How a GRR Study Works
A crossed GRR study uses multiple operators, multiple parts, and multiple trials:
| Parameter | Typical Value |
|---|---|
| Operators (or stations) | 2-3 |
| Parts | 10 (spanning the range of production variation) |
| Trials per part per operator | 2-3 |
| Total measurements | 40-90 |
Each operator measures each part multiple times, in random order. The data is analyzed using ANOVA or the range method to separate repeatability and reproducibility.
Prerequisites
- Python 3.10+
- OpenHTF installed (
pip install openhtf) - TofuPilot Python SDK installed (
pip install tofupilot)
Step 1: Collect GRR Data
Run the same measurement on the same set of parts multiple times. Use TofuPilot to log every measurement with the part identifier and trial number.
import openhtf as htf
from openhtf.util import units
@htf.measures(
htf.Measurement("voltage_reading_V")
.with_units(units.VOLT),
htf.Measurement("operator").with_units(units.UNITLESS),
htf.Measurement("trial").with_units(units.UNITLESS),
)
def phase_grr_measurement(test):
"""Measure voltage for GRR study. Record operator and trial."""
test.measurements.voltage_reading_V = 5.003
test.measurements.operator = 1
test.measurements.trial = 1Step 2: Log to TofuPilot
Each measurement becomes a test run. The serial number identifies the part. Run each part-operator-trial combination as a separate test execution.
from tofupilot.openhtf import TofuPilot
test = htf.Test(phase_grr_measurement)
with TofuPilot(test):
test.execute(test_start=lambda: input("Scan GRR part serial: "))Step 3: Analyze the Results
After collecting all measurements, export the data from TofuPilot and compute the GRR metrics. The key calculations:
| Metric | Formula |
|---|---|
| Repeatability (EV) | Average range within operator x d2 constant |
| Reproducibility (AV) | Range of operator averages x d2 constant, corrected for sample size |
| GRR | Square root of (EV squared + AV squared) |
| GRR % | (GRR / tolerance) x 100 |
| Number of distinct categories (ndc) | (Part variation / GRR) x 1.41 |
An ndc below 5 means the measurement system can't distinguish enough categories of parts. You need at least 5 for a capable system.
Beyond GRR: Full MSA
MSA includes four additional evaluations beyond GRR:
| Study | What It Measures | When to Run |
|---|---|---|
| Bias | Difference between measured average and known reference | At calibration |
| Linearity | How bias changes across the measurement range | At calibration |
| Stability | How measurements drift over time | Ongoing monitoring |
| Resolution | Smallest increment the system can detect | At setup |
Using TofuPilot for Ongoing MSA
You don't need to run formal GRR studies constantly. TofuPilot's measurement distribution data gives you ongoing visibility:
- Measurement distributions for the same part number show total variation over time
- Station comparison shows whether different stations give different results (reproducibility signal)
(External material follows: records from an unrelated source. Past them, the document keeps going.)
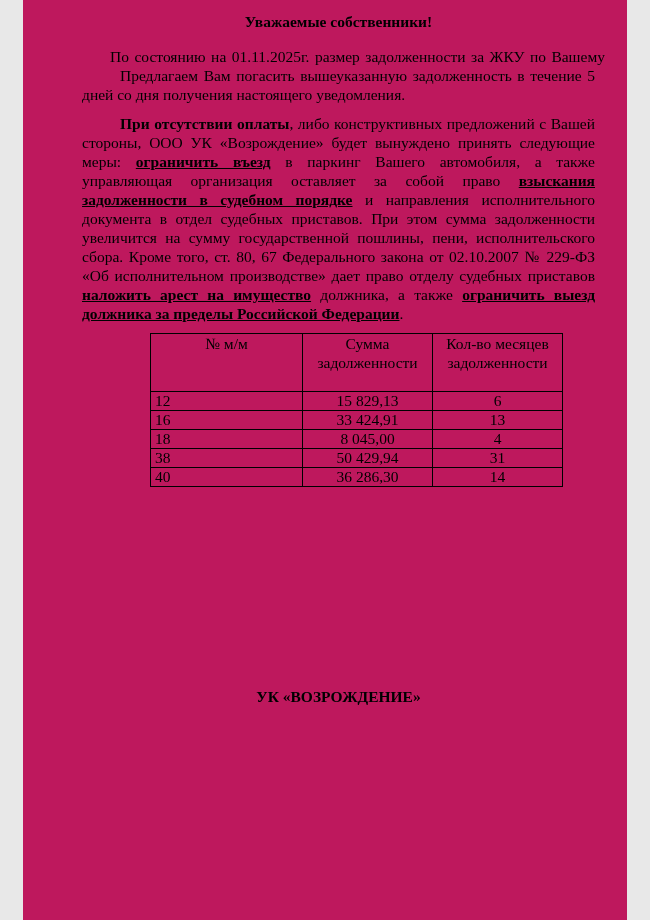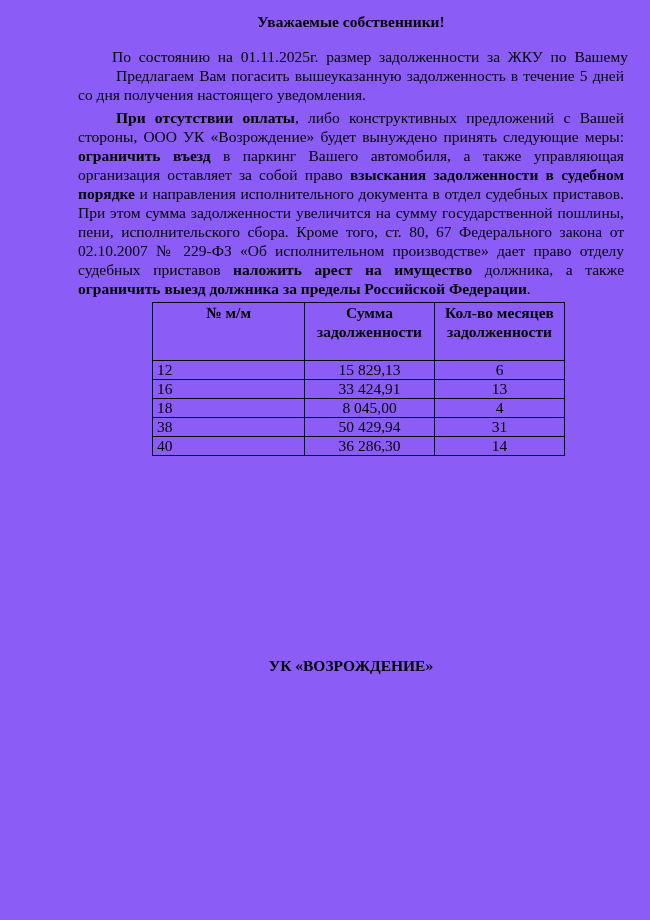--- a/index.html
+++ b/index.html
@@ -5,16 +5,16 @@
   html, body { margin: 0; padding: 0; background: #e8e8e8; }
   .page {
     position: relative;
-    width: 650px;
+    width: 604px;
     height: 920px;
     margin: 0 auto;
-    background: #8b5cf6;
+    background: #be185d;
     color: #000000;
     font-family: "Liberation Serif", "DejaVu Serif", serif;
     font-size: 15.5px;
     line-height: 19px;
     box-sizing: border-box;
-    padding: 0 22px 0 74px;
+    padding: 0 22px 0 49px;
     overflow: hidden;
   }
   .salutation {

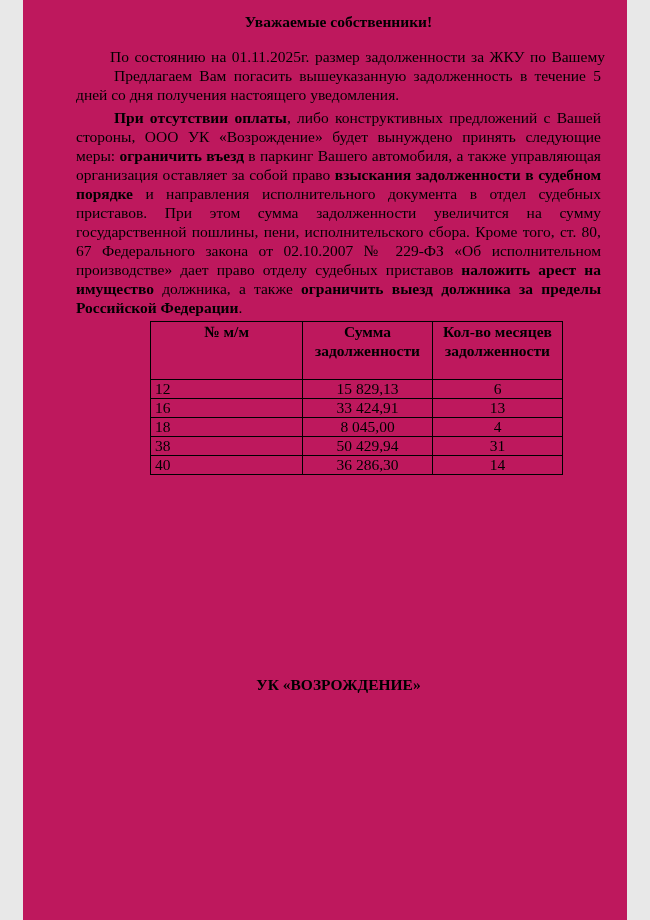--- a/index.html
+++ b/index.html
@@ -42,7 +42,7 @@
     letter-spacing: 0.5px;
   }
   p.para {
-    margin: 4px;
+    margin: 10px;
     text-indent: 38px;
     text-align: justify;
   }

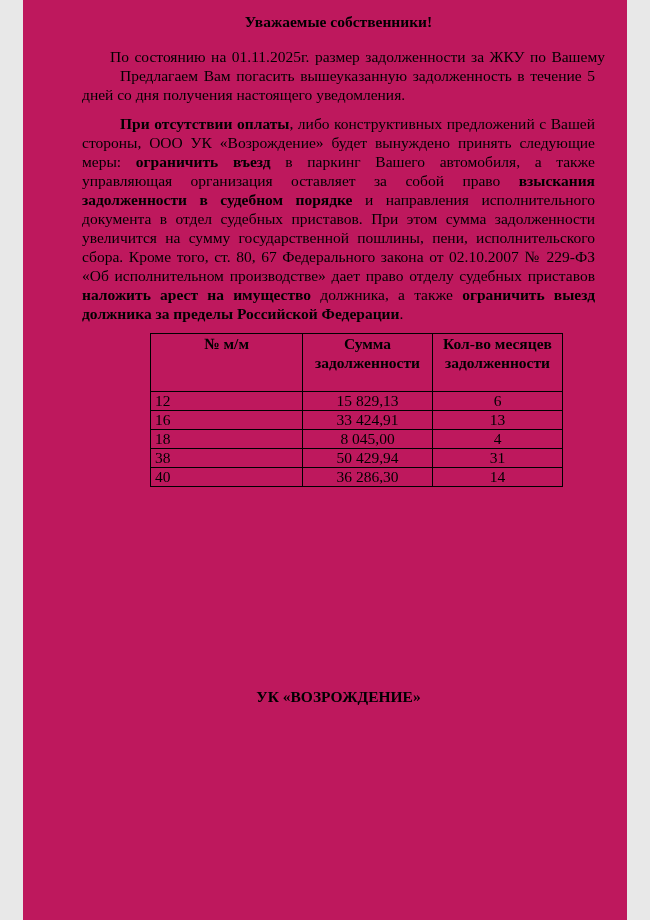--- a/index.html
+++ b/index.html
@@ -49,7 +49,7 @@
   p.para-pay { margin-top: 0; }
   p.para-peace { margin-top: 8px; }
   .b  { font-weight: bold; }
-  .bu { font-weight: bold; }
+  .bu { font-weight: bold; text-decoration: underline; }
   table.debt-table {
     margin: 2px 0 0 78px;
     border-collapse: collapse;

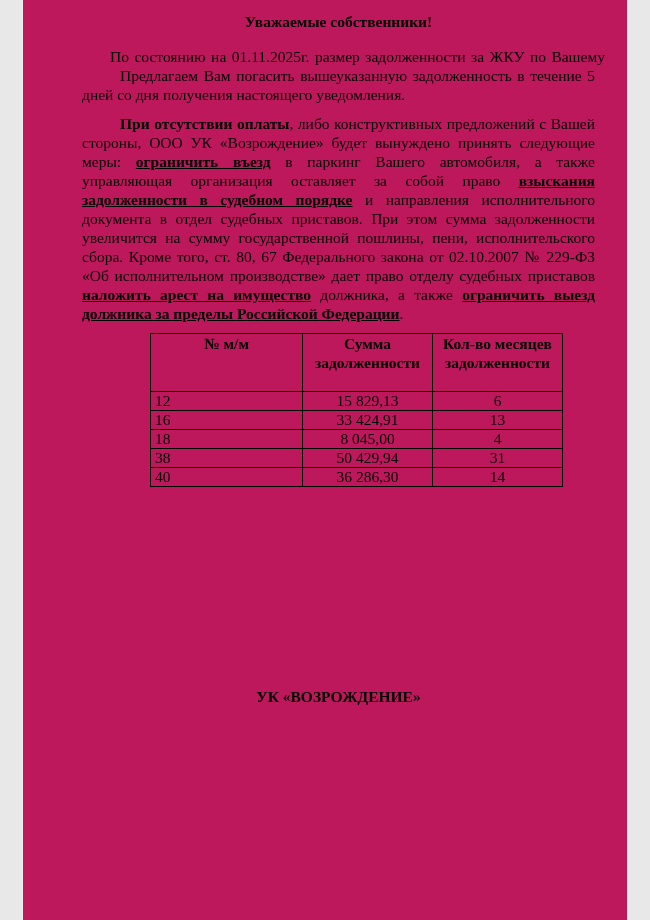--- a/index.html
+++ b/index.html
@@ -62,7 +62,7 @@
     font-size: 15.5px;
   }
   table.debt-table th {
-    font-weight: bold;
+    font-weight: normal;
     text-align: center;
     vertical-align: top;
     line-height: 19px;

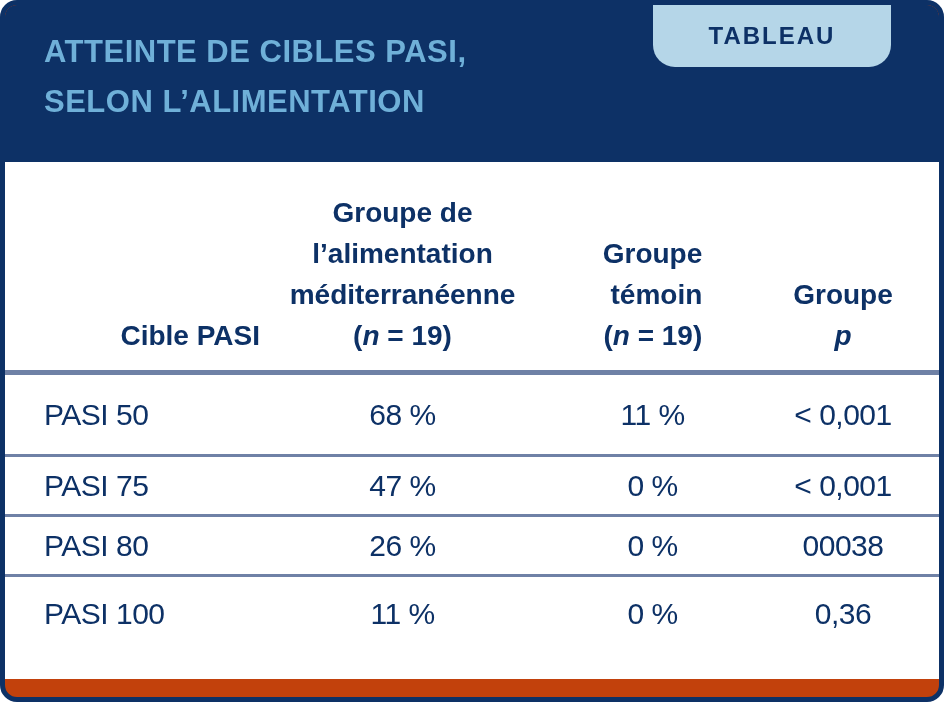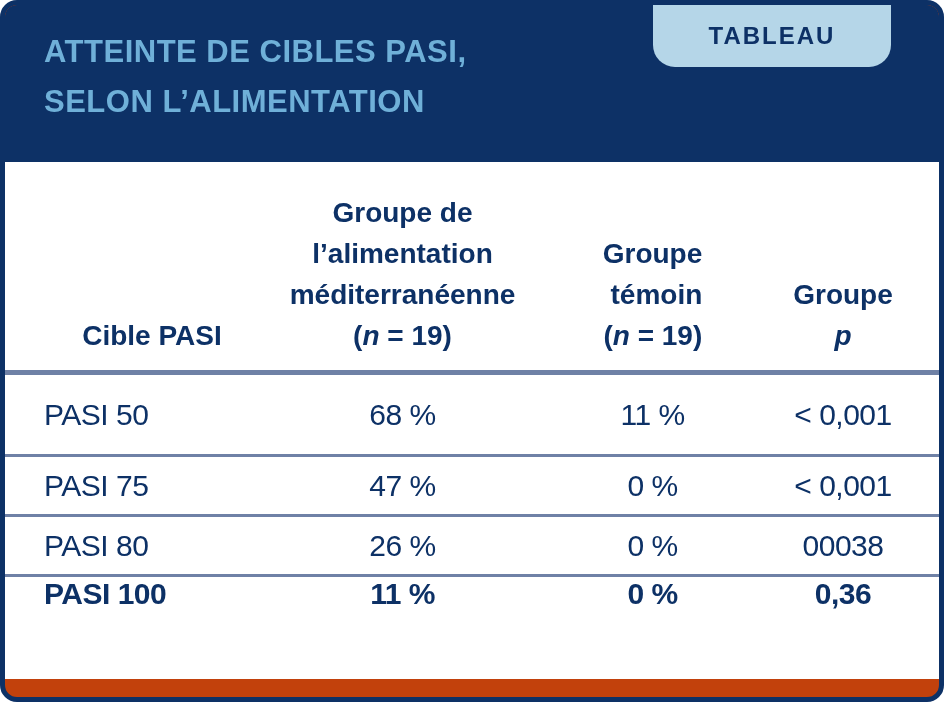--- a/index.html
+++ b/index.html
@@ -76,7 +76,7 @@
     text-align: center;
   }
   .th-left {
-    text-align: center;
+    text-align: right;
     padding-left: 39px;
   }
   .th-inner-left {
- Control charts detect when measurement drift begins (stability monitoring)
- Marginal results flag when measurements are close to limits, which could indicate measurement system issues rather than part issues
When you see unexpected variation in TofuPilot, run a formal GRR study to quantify the source. If the measurement system is the problem, recalibrate or upgrade the instrument before tightening limits.